8) Assume, until proven otherwise, that your opponent is a person of goodwill. Accept that some things are value judgements that will not be argued away: between, for example, a higher absolute standard of living for the poor, or less inequality of income. Between economic growth and wilderness preservation. Between great taste and less filling. If you know that your opponent is factually or theoretically wrong, assume that this is ignorance or misinformation, not malice.
9) Do not walk in assuming that you occupy the moral high ground. No one listens to sermons except the converted.
10) If you're wrong, admit it at once. No one will fault you for being mistaken. Everyone will hate you for refusing to admit it. Andrew Sullivan et al. didn't go after Tapped because they got the numbers wrong, but because they refused to admit the possibility that the numbers were wrong, and wrote snotty posts about anyone who suggested they should check again.
14) No one is much moved by exhortations to the effect that they're just selfish and mean. First of all, it's rarely true, except in the case of Objectivists, and they don't care.
15) I don't care how mad you are -- I mean it. No name calling. Unless they call names first. Even then, it's polite to fire a warning shot across the bow.
Authoritarian (wanna-be) leaders control people in many different ways, but social control is one of the bigger and more successful ones.
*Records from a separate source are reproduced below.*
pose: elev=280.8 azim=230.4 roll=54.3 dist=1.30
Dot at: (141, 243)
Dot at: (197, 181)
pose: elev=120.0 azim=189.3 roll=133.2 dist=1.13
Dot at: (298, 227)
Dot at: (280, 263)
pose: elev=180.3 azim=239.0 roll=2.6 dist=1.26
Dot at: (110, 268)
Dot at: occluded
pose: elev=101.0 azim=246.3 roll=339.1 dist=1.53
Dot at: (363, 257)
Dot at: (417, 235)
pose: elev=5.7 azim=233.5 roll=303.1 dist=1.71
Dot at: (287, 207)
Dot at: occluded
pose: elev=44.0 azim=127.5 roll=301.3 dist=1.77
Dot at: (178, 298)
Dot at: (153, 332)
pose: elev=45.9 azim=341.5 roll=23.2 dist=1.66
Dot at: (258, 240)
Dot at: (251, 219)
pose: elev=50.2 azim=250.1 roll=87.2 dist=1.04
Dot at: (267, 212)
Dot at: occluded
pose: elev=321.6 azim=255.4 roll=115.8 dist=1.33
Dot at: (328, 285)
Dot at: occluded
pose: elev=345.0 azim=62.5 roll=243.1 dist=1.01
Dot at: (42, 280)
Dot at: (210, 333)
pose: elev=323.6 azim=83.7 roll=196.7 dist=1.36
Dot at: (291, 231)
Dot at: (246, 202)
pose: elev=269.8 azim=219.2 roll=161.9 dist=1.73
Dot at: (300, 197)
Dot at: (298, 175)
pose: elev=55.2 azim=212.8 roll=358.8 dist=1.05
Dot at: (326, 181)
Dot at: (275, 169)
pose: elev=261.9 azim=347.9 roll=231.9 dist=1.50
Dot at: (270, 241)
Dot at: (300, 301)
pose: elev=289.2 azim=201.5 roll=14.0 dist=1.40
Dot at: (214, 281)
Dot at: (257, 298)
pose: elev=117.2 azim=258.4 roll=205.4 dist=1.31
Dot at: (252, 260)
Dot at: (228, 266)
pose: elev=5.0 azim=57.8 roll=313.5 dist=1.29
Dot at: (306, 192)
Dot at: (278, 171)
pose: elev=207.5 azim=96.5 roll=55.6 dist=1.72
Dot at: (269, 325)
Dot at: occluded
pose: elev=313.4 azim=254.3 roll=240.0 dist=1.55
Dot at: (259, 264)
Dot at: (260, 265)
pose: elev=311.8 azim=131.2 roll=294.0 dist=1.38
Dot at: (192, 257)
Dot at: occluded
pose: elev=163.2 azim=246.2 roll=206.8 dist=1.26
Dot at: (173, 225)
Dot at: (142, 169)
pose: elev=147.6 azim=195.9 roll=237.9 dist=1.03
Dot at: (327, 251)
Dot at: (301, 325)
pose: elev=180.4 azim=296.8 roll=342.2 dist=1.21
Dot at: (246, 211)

McArdle nips and barks at the members of the blogging community to keep them in line, defining the parameters of discourse and routinely forcing them to commit acts of public obeisance to her and to the public in general. She is the perpetual victim, as someone said recently, because by portraying herself as a victim she can portray her political opponents as victimizers, thereby harming their professional reputations and lowering the influence of liberal ideas in general. McArdle is nothing if not cunning. She (like us) is a Mean Girl, and through long observation and practice (unlike us, who bloomed late), she has perfected social control through manipulation and ritual social humiliations.
McArdle says that people should stick to criticizing her arguments and have nice, civil, bloodless discussion about (abstract) policy. If we were her we'd fervently want the same thing. But we are not her, nor are we her liberal strawmen who are shrill and hysterical, mindlessly angry and mean, and too weak to fight back.
As for McArdle's pleas to move on from the regretted past, let's see what Megan McArdle tells eveyone else to do: (With many, many thanks to Clever Pseudonym)
"Words have consequences, and I'm afraid I've no sympathy with those who complain about it. When you want to blather away into the ether, collecting the accolades and shunning the negative response, you're not advocating for speech to be free -- you're advocating for talk to be cheap."